Reading text
_ _ _ _

Short answer
Pick MyFitnessPal if you want the biggest food database, barcode scanning on everything, and proven calorie-tracking for weight loss. Pick Aloe AI if you want to figure out which specific foods make you bloat, crash, or feel bad 2 hours later. These are different kinds of apps built for different questions.
MyFitnessPal at a glance
Fifteen-year-old incumbent. 20-million-item food database. Barcode scanner that recognizes nearly every packaged food. Macro tracking, exercise logging, fitness-tracker integrations, recipe importer, progress photos, and community features. Free tier exists but is ad-supported and feature-limited. Premium at $19.99/month or $79.99/year. Strengths: unmatched database depth, data export, decade-plus of user history for existing users. Weaknesses: free tier increasingly restricted, UI dated compared to AI-first competitors, innovation velocity slowed after two private-equity acquisitions.
Aloe AI at a glance
Pre-launch as of April 2026, focused on food-to-feeling correlation rather than calorie counting. Log meals by photo or text. Aloe checks in 1 to 4 hours later on how you felt, tracks Apple Health context (sleep, activity, heart rate), and over 2-4 weeks surfaces personal patterns like "you bloat 80 percent more on days with dairy plus carbs within 2 hours." Strengths: the feedback loop is unique, the personalization compounds over time, Apple Health integration provides context no other tracker captures. Weaknesses: not a calorie tracker in the traditional sense, app is not yet publicly available, value takes 2-4 weeks of consistent use to fully materialize.

_ _ _ _

Supplied records
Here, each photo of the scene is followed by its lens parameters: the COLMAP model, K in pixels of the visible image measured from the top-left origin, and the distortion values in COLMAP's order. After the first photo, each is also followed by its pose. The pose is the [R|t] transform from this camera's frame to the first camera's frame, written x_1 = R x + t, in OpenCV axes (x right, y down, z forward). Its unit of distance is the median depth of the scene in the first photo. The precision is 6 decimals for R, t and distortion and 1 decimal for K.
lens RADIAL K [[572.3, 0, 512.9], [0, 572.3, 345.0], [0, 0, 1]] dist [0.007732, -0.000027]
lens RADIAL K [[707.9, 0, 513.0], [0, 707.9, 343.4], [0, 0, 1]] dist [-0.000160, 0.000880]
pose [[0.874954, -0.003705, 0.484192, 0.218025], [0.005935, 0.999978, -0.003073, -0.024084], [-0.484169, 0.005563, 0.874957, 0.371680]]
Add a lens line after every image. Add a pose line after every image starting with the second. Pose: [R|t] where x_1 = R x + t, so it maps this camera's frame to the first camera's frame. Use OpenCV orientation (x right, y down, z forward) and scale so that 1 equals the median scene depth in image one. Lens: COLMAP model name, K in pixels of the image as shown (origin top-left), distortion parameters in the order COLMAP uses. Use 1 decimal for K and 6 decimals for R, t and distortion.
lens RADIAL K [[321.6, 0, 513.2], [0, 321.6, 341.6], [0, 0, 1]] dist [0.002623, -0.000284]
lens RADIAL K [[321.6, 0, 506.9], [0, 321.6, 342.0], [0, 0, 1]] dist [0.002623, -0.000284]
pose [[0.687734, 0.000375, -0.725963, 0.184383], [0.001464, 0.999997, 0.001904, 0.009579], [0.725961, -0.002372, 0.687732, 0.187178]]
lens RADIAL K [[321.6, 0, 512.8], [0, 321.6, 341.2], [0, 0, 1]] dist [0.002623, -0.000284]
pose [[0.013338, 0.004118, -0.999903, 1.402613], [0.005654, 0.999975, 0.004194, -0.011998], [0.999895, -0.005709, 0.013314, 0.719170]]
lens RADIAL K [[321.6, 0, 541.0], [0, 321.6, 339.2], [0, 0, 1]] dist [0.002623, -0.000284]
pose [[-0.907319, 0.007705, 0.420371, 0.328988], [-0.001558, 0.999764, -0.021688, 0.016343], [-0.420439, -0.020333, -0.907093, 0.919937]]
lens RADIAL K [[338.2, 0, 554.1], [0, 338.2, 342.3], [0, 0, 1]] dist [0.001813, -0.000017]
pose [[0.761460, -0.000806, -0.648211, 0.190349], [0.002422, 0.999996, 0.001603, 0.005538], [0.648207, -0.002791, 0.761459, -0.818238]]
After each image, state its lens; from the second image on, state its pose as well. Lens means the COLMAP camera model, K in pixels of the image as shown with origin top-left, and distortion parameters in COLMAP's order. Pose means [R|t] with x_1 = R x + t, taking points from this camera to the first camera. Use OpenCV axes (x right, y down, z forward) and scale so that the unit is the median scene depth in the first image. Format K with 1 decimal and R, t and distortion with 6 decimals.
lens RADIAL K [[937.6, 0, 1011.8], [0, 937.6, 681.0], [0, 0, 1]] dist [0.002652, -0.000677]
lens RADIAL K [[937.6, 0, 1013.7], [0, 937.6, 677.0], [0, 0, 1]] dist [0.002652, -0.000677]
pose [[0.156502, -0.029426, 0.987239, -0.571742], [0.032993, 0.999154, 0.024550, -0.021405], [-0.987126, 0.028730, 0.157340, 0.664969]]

_ _ _ _

Questions to answer
a) Summarize the app comparison in two sentences.
b) Reproduce the part of the app comparison between "Aloe AI at a" and "to fully materialize.", inclusive.

Answer set
a) MyFitnessPal suits people who want the largest food database, barcode scanning and calorie tracking for weight loss, while Aloe AI suits people trying to learn which foods make them bloat, crash or feel bad later. MyFitnessPal is a long-established app with a free tier that is ad-supported and limited and a paid Premium plan, whereas Aloe AI is still pre-launch and links meals to how the user felt and to Apple Health data, revealing personal patterns after 2 to 4 weeks of use.

b)
Aloe AI at a glance
Pre-launch as of April 2026, focused on food-to-feeling correlation rather than calorie counting. Log meals by photo or text. Aloe checks in 1 to 4 hours later on how you felt, tracks Apple Health context (sleep, activity, heart rate), and over 2-4 weeks surfaces personal patterns like "you bloat 80 percent more on days with dairy plus carbs within 2 hours." Strengths: the feedback loop is unique, the personalization compounds over time, Apple Health integration provides context no other tracker captures. Weaknesses: not a calorie tracker in the traditional sense, app is not yet publicly available, value takes 2-4 weeks of consistent use to fully materialize.